-- Available records follows --
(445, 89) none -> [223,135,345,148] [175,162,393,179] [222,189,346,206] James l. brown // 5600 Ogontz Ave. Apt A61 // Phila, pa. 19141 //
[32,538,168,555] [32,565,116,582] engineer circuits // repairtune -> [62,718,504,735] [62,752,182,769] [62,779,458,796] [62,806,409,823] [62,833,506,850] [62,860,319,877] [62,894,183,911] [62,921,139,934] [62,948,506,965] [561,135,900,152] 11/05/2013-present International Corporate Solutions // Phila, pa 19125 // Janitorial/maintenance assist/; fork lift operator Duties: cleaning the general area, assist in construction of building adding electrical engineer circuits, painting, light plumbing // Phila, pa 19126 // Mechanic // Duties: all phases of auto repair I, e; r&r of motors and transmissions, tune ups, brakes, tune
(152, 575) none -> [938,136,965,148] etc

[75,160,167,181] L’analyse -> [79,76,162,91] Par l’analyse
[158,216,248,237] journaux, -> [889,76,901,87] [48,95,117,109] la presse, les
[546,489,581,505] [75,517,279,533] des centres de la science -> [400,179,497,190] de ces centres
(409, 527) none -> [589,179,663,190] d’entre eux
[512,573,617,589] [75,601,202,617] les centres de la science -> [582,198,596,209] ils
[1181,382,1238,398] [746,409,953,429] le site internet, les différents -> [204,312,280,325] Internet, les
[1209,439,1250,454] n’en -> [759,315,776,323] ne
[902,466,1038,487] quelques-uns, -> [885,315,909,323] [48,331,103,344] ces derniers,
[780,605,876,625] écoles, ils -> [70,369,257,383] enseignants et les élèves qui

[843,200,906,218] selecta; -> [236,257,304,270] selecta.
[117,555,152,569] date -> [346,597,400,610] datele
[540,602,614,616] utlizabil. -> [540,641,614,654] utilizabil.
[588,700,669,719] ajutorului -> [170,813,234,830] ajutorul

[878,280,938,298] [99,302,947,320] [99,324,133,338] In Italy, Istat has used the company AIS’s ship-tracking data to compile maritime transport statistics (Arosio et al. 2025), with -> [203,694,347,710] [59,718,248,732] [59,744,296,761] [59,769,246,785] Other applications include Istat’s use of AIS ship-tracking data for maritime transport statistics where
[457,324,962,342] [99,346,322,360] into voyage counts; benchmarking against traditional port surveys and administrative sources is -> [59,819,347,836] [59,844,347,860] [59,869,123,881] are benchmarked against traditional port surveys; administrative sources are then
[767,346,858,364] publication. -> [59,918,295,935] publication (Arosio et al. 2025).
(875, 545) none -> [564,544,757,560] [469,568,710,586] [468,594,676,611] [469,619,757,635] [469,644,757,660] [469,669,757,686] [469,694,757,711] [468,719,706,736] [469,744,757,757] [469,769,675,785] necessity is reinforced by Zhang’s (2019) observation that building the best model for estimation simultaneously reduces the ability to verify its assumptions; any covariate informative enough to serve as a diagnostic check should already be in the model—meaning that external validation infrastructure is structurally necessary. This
-- Available records concluded --
Nothing in the material above may be skipped, so reproduce it all exactly.

[Completed task]:
(445, 89) none -> [223,135,345,148] [175,162,393,179] [222,189,346,206] James l. brown // 5600 Ogontz Ave. Apt A61 // Phila, pa. 19141 //
[32,538,168,555] [32,565,116,582] engineer circuits // repairtune -> [62,718,504,735] [62,752,182,769] [62,779,458,796] [62,806,409,823] [62,833,506,850] [62,860,319,877] [62,894,183,911] [62,921,139,934] [62,948,506,965] [561,135,900,152] 11/05/2013-present International Corporate Solutions // Phila, pa 19125 // Janitorial/maintenance assist/; fork lift operator Duties: cleaning the general area, assist in construction of building adding electrical engineer circuits, painting, light plumbing // Phila, pa 19126 // Mechanic // Duties: all phases of auto repair I, e; r&r of motors and transmissions, tune ups, brakes, tune
(152, 575) none -> [938,136,965,148] etc

[75,160,167,181] L’analyse -> [79,76,162,91] Par l’analyse
[158,216,248,237] journaux, -> [889,76,901,87] [48,95,117,109] la presse, les
[546,489,581,505] [75,517,279,533] des centres de la science -> [400,179,497,190] de ces centres
(409, 527) none -> [589,179,663,190] d’entre eux
[512,573,617,589] [75,601,202,617] les centres de la science -> [582,198,596,209] ils
[1181,382,1238,398] [746,409,953,429] le site internet, les différents -> [204,312,280,325] Internet, les
[1209,439,1250,454] n’en -> [759,315,776,323] ne
[902,466,1038,487] quelques-uns, -> [885,315,909,323] [48,331,103,344] ces derniers,
[780,605,876,625] écoles, ils -> [70,369,257,383] enseignants et les élèves qui

[843,200,906,218] selecta; -> [236,257,304,270] selecta.
[117,555,152,569] date -> [346,597,400,610] datele
[540,602,614,616] utlizabil. -> [540,641,614,654] utilizabil.
[588,700,669,719] ajutorului -> [170,813,234,830] ajutorul

[878,280,938,298] [99,302,947,320] [99,324,133,338] In Italy, Istat has used the company AIS’s ship-tracking data to compile maritime transport statistics (Arosio et al. 2025), with -> [203,694,347,710] [59,718,248,732] [59,744,296,761] [59,769,246,785] Other applications include Istat’s use of AIS ship-tracking data for maritime transport statistics where
[457,324,962,342] [99,346,322,360] into voyage counts; benchmarking against traditional port surveys and administrative sources is -> [59,819,347,836] [59,844,347,860] [59,869,123,881] are benchmarked against traditional port surveys; administrative sources are then
[767,346,858,364] publication. -> [59,918,295,935] publication (Arosio et al. 2025).
(875, 545) none -> [564,544,757,560] [469,568,710,586] [468,594,676,611] [469,619,757,635] [469,644,757,660] [469,669,757,686] [469,694,757,711] [468,719,706,736] [469,744,757,757] [469,769,675,785] necessity is reinforced by Zhang’s (2019) observation that building the best model for estimation simultaneously reduces the ability to verify its assumptions; any covariate informative enough to serve as a diagnostic check should already be in the model—meaning that external validation infrastructure is structurally necessary. This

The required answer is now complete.